The couple also criticized the sanitary conditions of the migrant station, at a time when it has been reported that these centers are operating above their capacities after the arrival of more migrants than they can accommodate.

The girl who died in Border Patrol custody was Panamanian of Honduran parents

May 18, 202302:03

Fernando García, director of the Border Network for Human Rights, based in El Paso, criticized these centers in an interview with Noticias Telemundo and also the immigration management of the Joe Biden Administration.

"The only thing we have built on the border as infrastructure are not welcome centers, they are not shelters, they are jails and jails where there is no necessary medical attention. There are no doctors, no nurses, no medicines. So we believe this incident of the girl who died in Harlingen is the prelude," Garcia said.

Harlingen Station, where the family was detained, is a 50,000-square-foot facility that was completed in 2000 and is located in an agricultural and livestock area, according to the official CBP website. It serves more than 1,200 square miles of the southern border and is about 30 miles from McAllen, in the Rio Grande Valley, one of the corridors where more irregular crossings are recorded.

"I wanted to be a doctor"

The family traveled to the United States in search of a "better life" and medical care for Anaditha. It was also because of their health, they said, that they were cautious in the five months it took them to traverse Mexico. They walked slowly and avoiding the sun. Nor did they get on trains because "we didn't want to expose it" and "when we crossed the river we thought we were in a safe place."

[The young Honduran who died in a shelter was epileptic. They say he didn't report it]

Anadith was gentle, smiling, outgoing and caring.
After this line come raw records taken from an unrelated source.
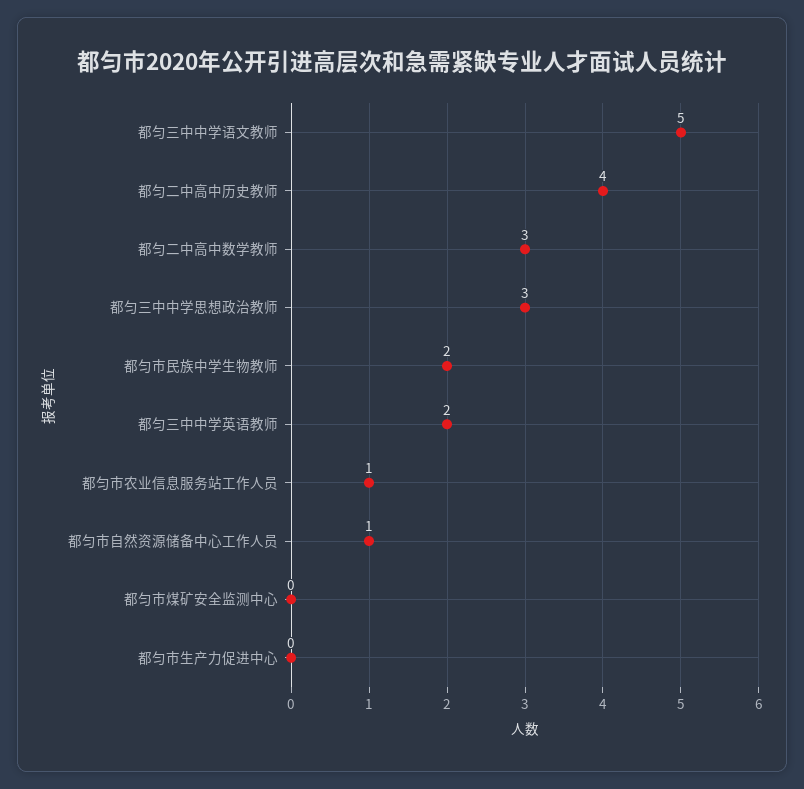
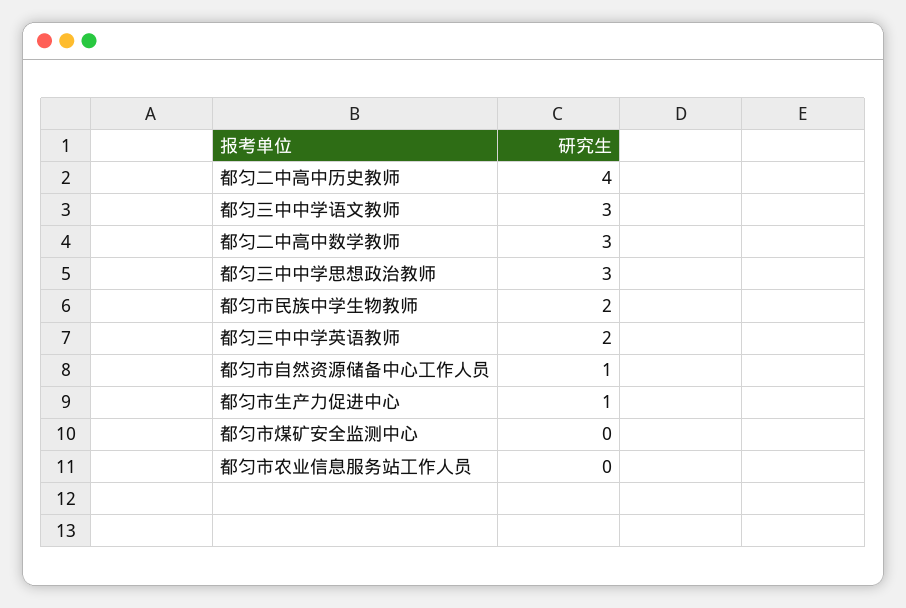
都匀三中中学语文教师: 5 -> 3
都匀市农业信息服务站工作人员: 1 -> 0
都匀市生产力促进中心: 0 -> 1

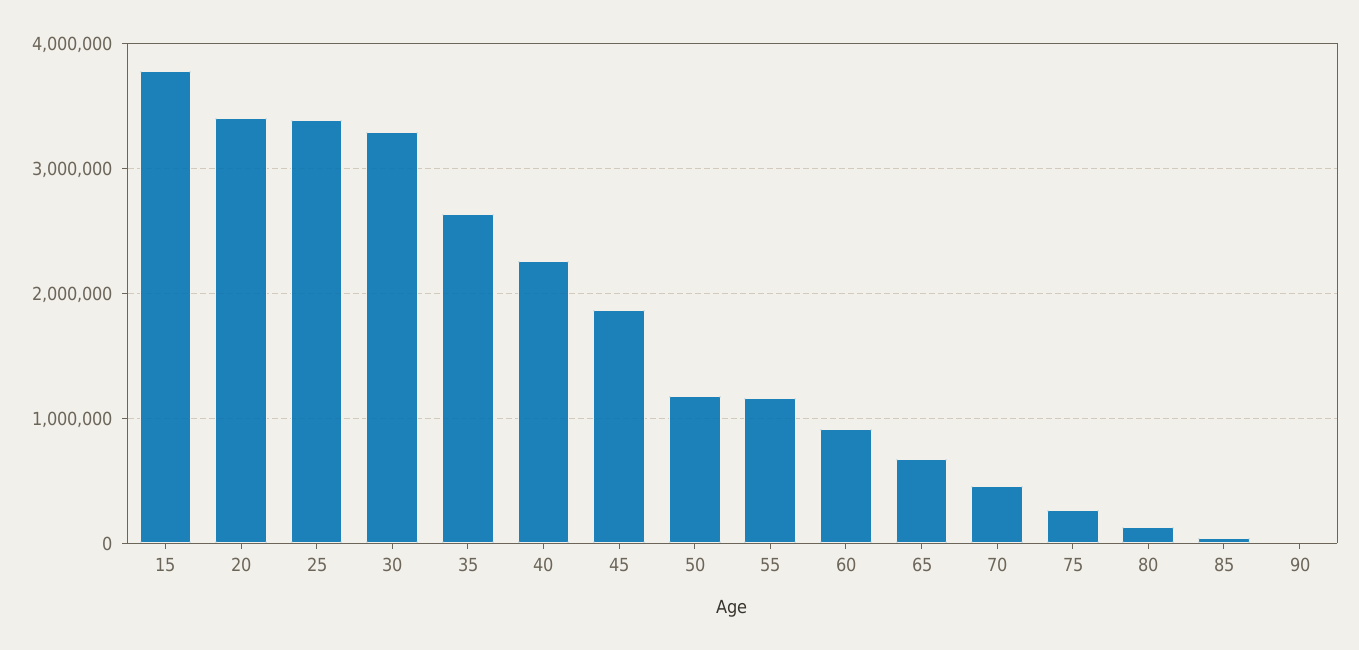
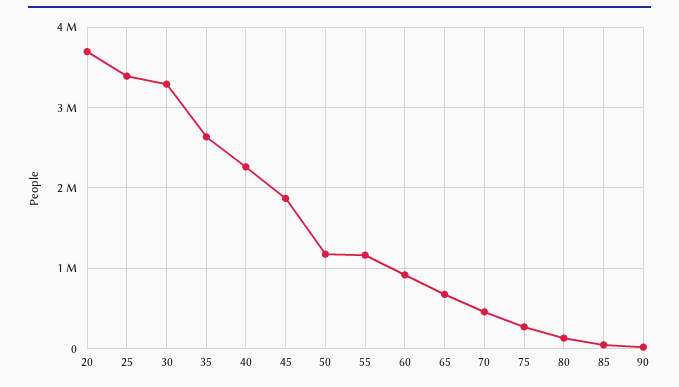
15: 3800000 -> none
20: 3400000 -> 3700000

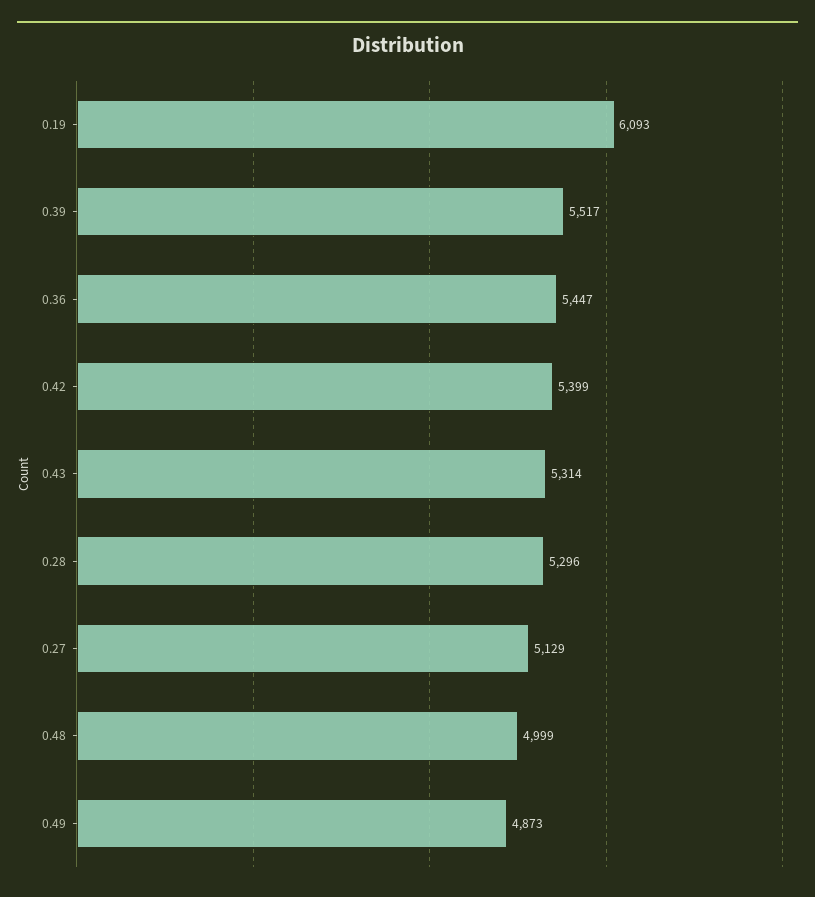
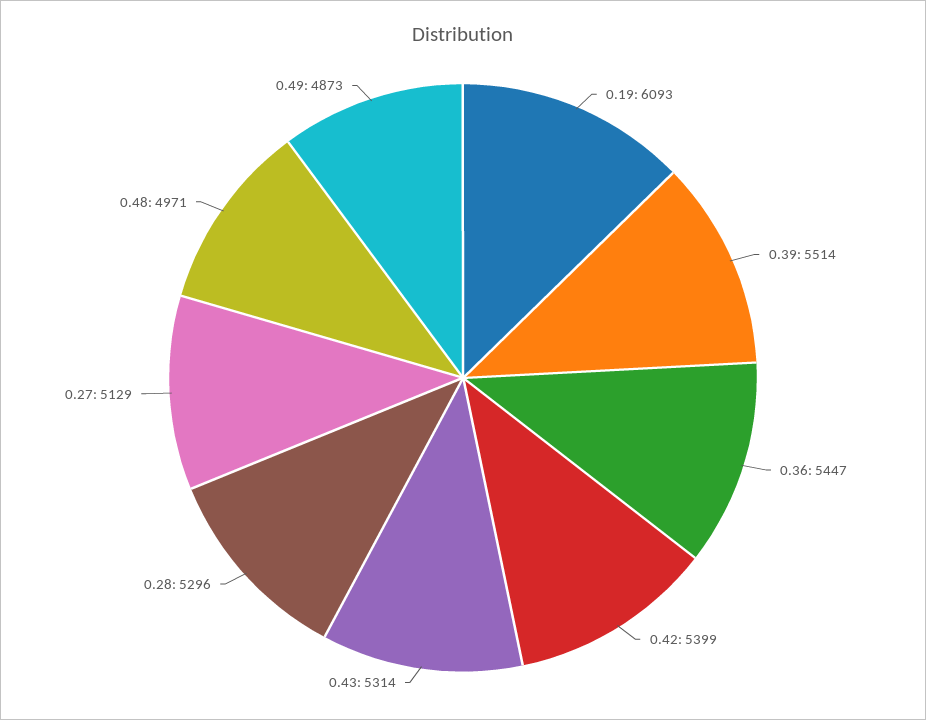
0.39: 5517 -> 5514
0.48: 4999 -> 4971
He wanted to be a doctor, his parents said. "I wanted to be a doctor because since she had already been operated on, she said: 'Mommy, I want to help other children who have suffered just like me.' "Poor people," the father added.

Their children are their strength, the couple said. "My two children and my daughter who is dead right now, because I know that she is giving me strength to stand and that I ask for justice for every breath they took from her."

"We don't want the baby to be cremated"

The family remains in Texas and refuses to leave the state without their daughter's body. "I want all the documents, the names of the doctors who treated her, the officers who were there," demanded the mother, who asked to obtain the recordings of the center's security cameras. "All those cameras are good there."

He also asks for help in getting the body to New York, the destination of his months-long journey from Central America. " We don't want the baby to be cremated," her mother said, "we want her whole body."

Anadith was of Panamanian nationality although her family comes from Honduras.

"I don't ask for it for me. Please do it for my daughter, who died little by little," he lamented. "All night carrying her to breathe. But they didn't care. They killed my daughter. I want justice."

Anadith wasn't their only child: The couple was also detained in Texas with their two other children: a 12-year-old and a 14-year-old. The boy remained with the father while the teenager was in a separate cell, they said.

"My two children are unwell," said the mother, adding that the children miss their sister and do not want to eat. They repeat that "they do not understand that in a safe place they killed her."